Besonders interessant sei Lawrows Erklärung, daß diese Provokation „von den gleichen Kräften durchgeführt wurde, die auch Trumps Präsidentschaft zerstören wollen. Und ich denke, da trifft er den Nagel auf den Kopf, wenn man sich Einrichtungen wie den Atlantic Council und das ganze transatlantische Netzwerk der Neocons anschaut.“

So habe der Atlantic Council „am 26. November mehrere Erklärungen von Mitgliedern des Atlantic Council und Vertretern anderer Denkfabriken verbreitet, die alle wutschäumend vorschlagen, man solle Rußland sofort von allen Krediten des Westens oder sogar allen finanziellen Geschäften abschneiden, das SWIFT-Abkommen kündigen, Waffen in die Ukraine schicken, die Ukraine und Georgien sofort in die NATO aufnehmen, eine große NATO-Flotte ins Schwarze Meer entsenden – lauter Vorschläge in dieser Art, die, wenn man sie umsetzen würde, mit Sicherheit sofort zu einer Machtprobe zwischen der NATO und Rußland führen würden, mit dem Potential, daß das ganze zu einem wirklichen Krieg eskaliert, weil es bestimmte rote Linien gibt, die Rußland nicht akzeptieren wird.“

Wie gefährlich die Lage sei, könne man an der Erklärung des NATO-Generalsekretärs Jens Stoltenberg sehen, der sofort erklärte habe, die NATO stehe ohne Frage auf Seiten der Ukraine, oder der Aussage des neuen britischen Generalstabschefs, General Mark Carleton-Smith, Rußland sei ein größeres Problem als ISIS oder Al-Kaida.

Die sinistre Rolle der „Integrity Initiative“

In diesem Zusammenhang verwies sie auch auf die Aktivitäten der sog. „Integrity Initiative“. „Damit wird eine Operation bezeichnet, die über alle britischen Botschaften arbeitet. Sie haben offensichtlich Leute, über die sie rußlandfeindliche Propaganda verbreiten, und sie haben sog. ,Cluster-Gruppen’ – man könnte sagen, Einflußagenten –, die ein absolut fanatisch rußlandfeindliches Profil haben.“

Publik wurde die Rolle der Integrity Initiative und einige ihrer Operationen durch einen Hacker, der Mitte November als Anonymous Dokumente auf der Internetseite cyberguerilla.org veröffentlichte, die dann von verschiedenen anderen Internetseiten aufgegriffen wurden. Nach dieser Veröffentlichung räumte die Integrity Initiative auf ihrer Internetseite ein, daß ihre „Finanzierung für 2017 und 2018 durch eine Zuwendung des britischen Außen- und Commonwealth-Amtes erfolgte“. Sie bestätigte, daß die Dokumente über ihre Tätigkeiten, die in den letzten Tagen von Anonymous aufgedeckt wurden, im wesentlichen echt waren. Man könne nur „nicht sicher sagen ..., ob alles echt ist oder ob sie falsches Material enthalten“.

__________

* _Aufgaben_:
1. Nennen Sie alle Vorschläge, die laut Textauszug in den am 26. November vom Atlantic Council verbreiteten Erklärungen gemacht werden.
2. Übernehmen Sie aus dem Textauszug wörtlich die Passage, die mit „Wie gefährlich die“ beginnt und bis einschließlich „ISIS oder Al-Kaida.“ reicht.
3. Beantworten Sie anhand des Textauszugs die folgenden Fragen:
(a) Wie heißt der neue britische Generalstabschef?
(b) Auf welcher Internetseite veröffentlichte der Hacker die Dokumente?
(c) Für welche Jahre erfolgte die Finanzierung der Integrity Initiative durch eine Zuwendung des britischen Außen- und Commonwealth-Amtes?
Die Einträge sind gesondertes Material und gehören nicht zum Textauszug.

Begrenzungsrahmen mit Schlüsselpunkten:
__________

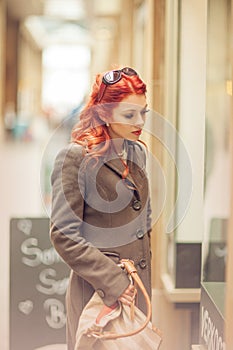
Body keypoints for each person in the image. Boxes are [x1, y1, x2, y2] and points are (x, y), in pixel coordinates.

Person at [50, 67, 152, 349]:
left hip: (137, 291)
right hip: (99, 294)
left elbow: (142, 219)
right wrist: (116, 283)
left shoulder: (136, 151)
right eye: (129, 114)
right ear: (105, 113)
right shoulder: (75, 157)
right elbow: (64, 235)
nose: (139, 121)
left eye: (144, 112)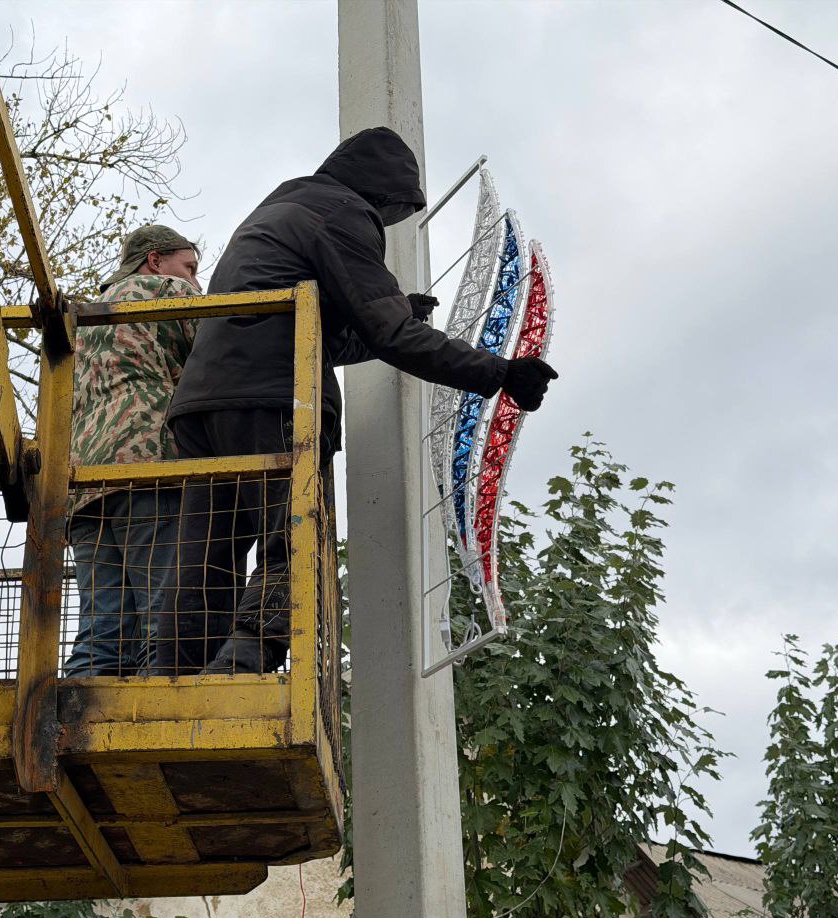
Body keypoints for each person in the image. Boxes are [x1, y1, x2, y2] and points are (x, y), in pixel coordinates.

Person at [149, 126, 558, 675]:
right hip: (274, 401)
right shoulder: (344, 213)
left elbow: (325, 335)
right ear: (381, 190)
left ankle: (172, 678)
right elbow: (392, 336)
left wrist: (395, 310)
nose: (386, 223)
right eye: (391, 213)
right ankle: (243, 666)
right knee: (290, 537)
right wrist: (501, 371)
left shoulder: (282, 209)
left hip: (202, 405)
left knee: (206, 554)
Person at [63, 225, 203, 677]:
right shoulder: (165, 290)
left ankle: (78, 718)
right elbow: (220, 351)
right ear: (156, 261)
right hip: (147, 471)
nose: (195, 281)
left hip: (83, 486)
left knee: (101, 633)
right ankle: (157, 719)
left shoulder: (83, 319)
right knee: (161, 621)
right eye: (189, 267)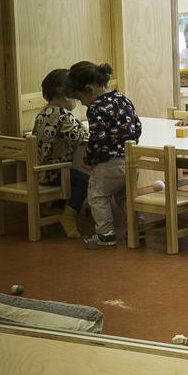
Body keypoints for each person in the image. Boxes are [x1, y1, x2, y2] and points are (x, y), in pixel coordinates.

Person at [65, 62, 141, 247]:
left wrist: (88, 159)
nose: (82, 103)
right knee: (126, 197)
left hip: (108, 164)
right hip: (130, 160)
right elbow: (137, 126)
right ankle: (139, 227)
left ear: (89, 89)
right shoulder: (123, 99)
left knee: (97, 196)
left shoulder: (96, 107)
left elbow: (97, 138)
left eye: (80, 97)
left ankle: (105, 234)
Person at [33, 69, 90, 239]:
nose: (77, 99)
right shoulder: (64, 116)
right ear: (63, 93)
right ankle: (68, 216)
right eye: (75, 94)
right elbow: (80, 138)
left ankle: (57, 210)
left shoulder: (42, 113)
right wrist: (84, 127)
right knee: (86, 181)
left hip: (41, 171)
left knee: (73, 176)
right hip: (55, 172)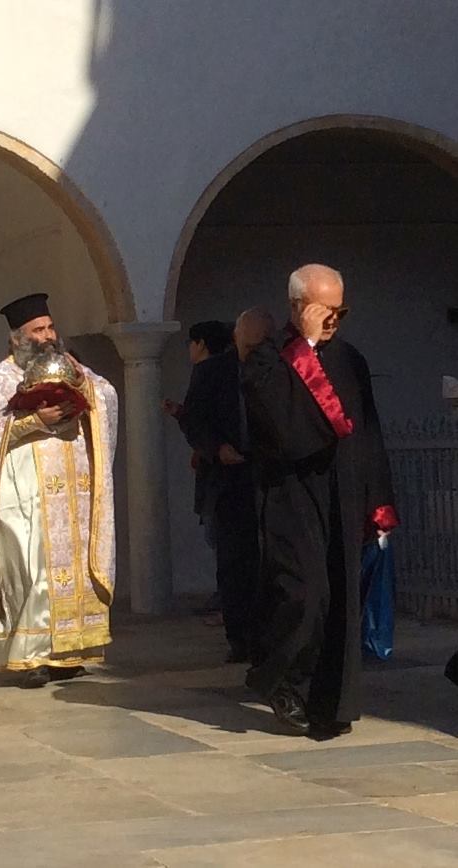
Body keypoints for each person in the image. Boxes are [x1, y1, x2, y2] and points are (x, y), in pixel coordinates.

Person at [240, 264, 397, 739]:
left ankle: (329, 703)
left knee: (340, 600)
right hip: (291, 497)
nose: (333, 320)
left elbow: (367, 432)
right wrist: (303, 349)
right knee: (304, 594)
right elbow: (286, 428)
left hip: (342, 495)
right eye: (323, 310)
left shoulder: (350, 359)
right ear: (297, 307)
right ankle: (277, 677)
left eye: (340, 310)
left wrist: (379, 500)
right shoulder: (268, 360)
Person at [0, 293, 118, 687]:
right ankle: (29, 656)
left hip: (71, 493)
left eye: (49, 328)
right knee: (30, 569)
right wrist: (33, 420)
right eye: (36, 331)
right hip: (22, 494)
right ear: (16, 338)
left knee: (71, 569)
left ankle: (67, 653)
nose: (46, 336)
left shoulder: (71, 368)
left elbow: (106, 395)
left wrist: (86, 388)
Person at [179, 311, 272, 663]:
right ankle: (241, 637)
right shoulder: (213, 372)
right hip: (229, 480)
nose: (254, 350)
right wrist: (216, 448)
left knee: (274, 560)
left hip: (270, 477)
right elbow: (194, 419)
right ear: (236, 338)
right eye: (249, 343)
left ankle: (271, 633)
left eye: (261, 343)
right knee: (235, 561)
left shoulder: (278, 367)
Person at [162, 320, 234, 619]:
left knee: (221, 535)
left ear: (201, 343)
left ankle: (227, 598)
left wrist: (210, 447)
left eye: (191, 343)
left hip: (220, 470)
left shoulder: (207, 373)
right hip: (217, 463)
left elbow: (200, 420)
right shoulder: (228, 371)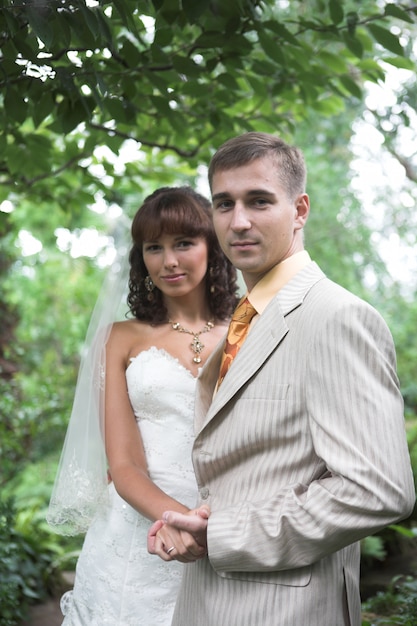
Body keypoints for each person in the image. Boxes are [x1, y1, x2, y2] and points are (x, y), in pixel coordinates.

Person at [148, 133, 415, 626]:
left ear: (300, 209)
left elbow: (378, 489)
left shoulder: (336, 318)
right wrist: (198, 525)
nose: (239, 221)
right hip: (207, 602)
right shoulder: (244, 319)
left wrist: (225, 535)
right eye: (224, 204)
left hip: (285, 610)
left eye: (259, 201)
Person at [47, 186, 239, 625]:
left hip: (227, 529)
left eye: (184, 243)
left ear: (213, 246)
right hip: (139, 533)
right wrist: (180, 520)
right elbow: (125, 463)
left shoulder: (248, 332)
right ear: (141, 257)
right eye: (155, 247)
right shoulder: (120, 337)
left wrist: (215, 531)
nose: (169, 261)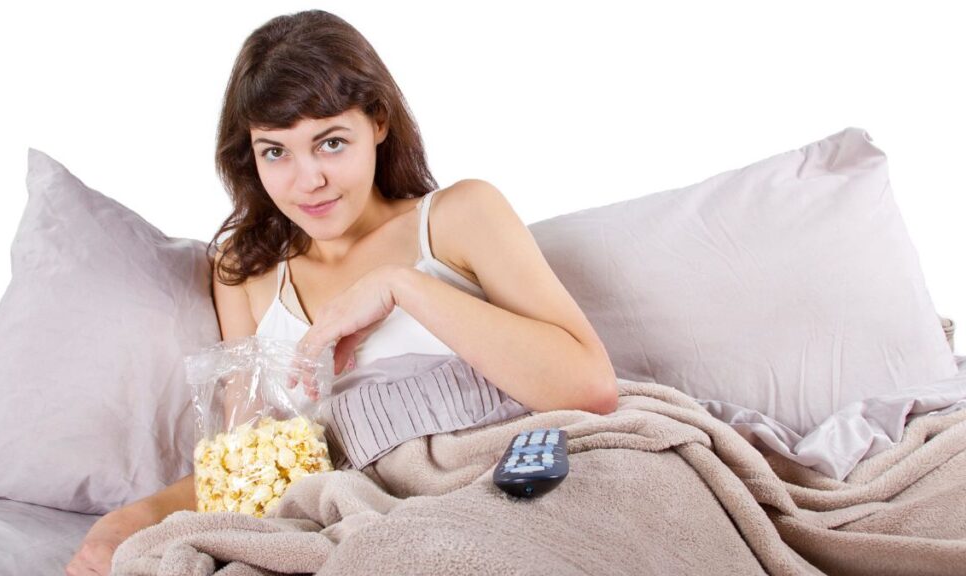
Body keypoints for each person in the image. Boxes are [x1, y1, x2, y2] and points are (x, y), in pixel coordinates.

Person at [65, 9, 617, 575]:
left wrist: (400, 288)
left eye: (330, 142)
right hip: (360, 515)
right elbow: (247, 464)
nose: (308, 181)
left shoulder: (457, 217)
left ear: (378, 121)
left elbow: (591, 386)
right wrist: (130, 520)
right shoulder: (247, 271)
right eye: (275, 151)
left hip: (494, 484)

__________

* _Lösungen_:
1.
- Rußland sofort von allen Krediten des Westens oder sogar allen finanziellen Geschäften abschneiden
- das SWIFT-Abkommen kündigen
- Waffen in die Ukraine schicken
- die Ukraine und Georgien sofort in die NATO aufnehmen
- eine große NATO-Flotte ins Schwarze Meer entsenden

2.
Wie gefährlich die Lage sei, könne man an der Erklärung des NATO-Generalsekretärs Jens Stoltenberg sehen, der sofort erklärte habe, die NATO stehe ohne Frage auf Seiten der Ukraine, oder der Aussage des neuen britischen Generalstabschefs, General Mark Carleton-Smith, Rußland sei ein größeres Problem als ISIS oder Al-Kaida.

3.
(a) General Mark Carleton-Smith
(b) cyberguerilla.org
(c) 2017 und 2018